Pinterest is Sitting on a Data Gold-Mine
Remember, they access Facebook & Twitter profile data too
Between the data they collect from Facebook & Twitter profiles in addition to Pinterest activity, it is an understatement to say that Pinterest knows a lot about their users. If monetized wisely to enable audience re-targeting outside of Pinterest,  this data could enable them to build an impressive revenue stream without even selling advertising on their site.

How Will Pinterest Handle Legal & Privacy Concerns?
Retaining the trust of their users is essential to Pinterest’s long-term success
Given the vast amount of data they collect, Pinterest must go to great lengths to maintain the trust of their user-base by avoiding mis-steps like their Feb 2012  admission to embedding tracking links in content for purposes of affiliate marketing.  There is also risk for users and brands alike to create legal risks by knowingly or unknowingly pinning copyrighted content

Will Pinterest Steal Search Engine Volume?
It’s a very real possibility
By providing users with relevant web content through images and peer recommendations, Pinterest succeeds where Google and Microsoft have fallen short, despite high profile initiatives like Google+ and Microsoft’s Facebook partnership.
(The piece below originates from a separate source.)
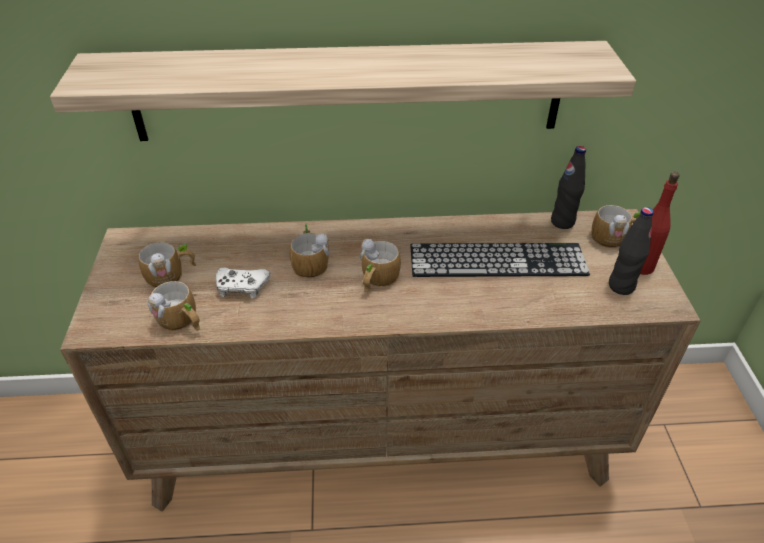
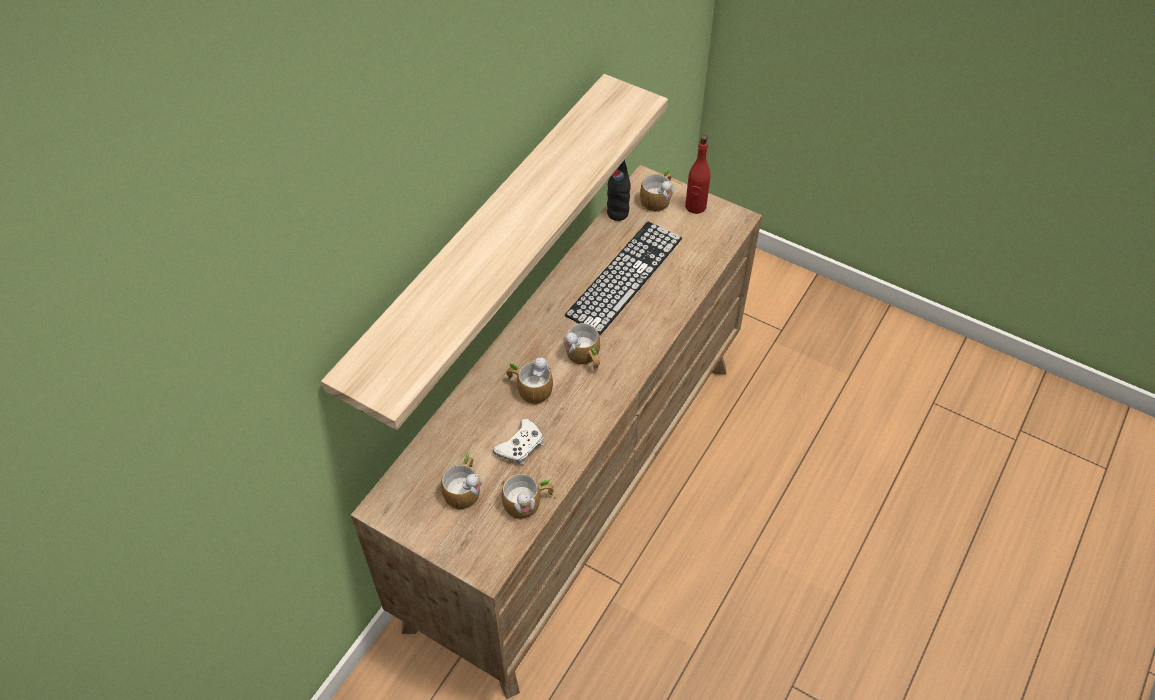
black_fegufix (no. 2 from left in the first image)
Pinterest now presents a compelling alternative for users early in their shopping experience who are seeking inspiration. If Pinterest continues to improve their own search functionality, the search engines could stand to lose significant upper-funnel query volume to Pinterest in categories such as recipes, travel and retail.


Pinterest has all the ingredients for long-term success in the social space:  They have loyal users, multiple monetisation opportunities, and bridge the gap between peer recommendations and content browsing.  As long as Pinterest continues to improve their user experience and avoid privacy scandals, they will increasingly essential platform in the social media realm.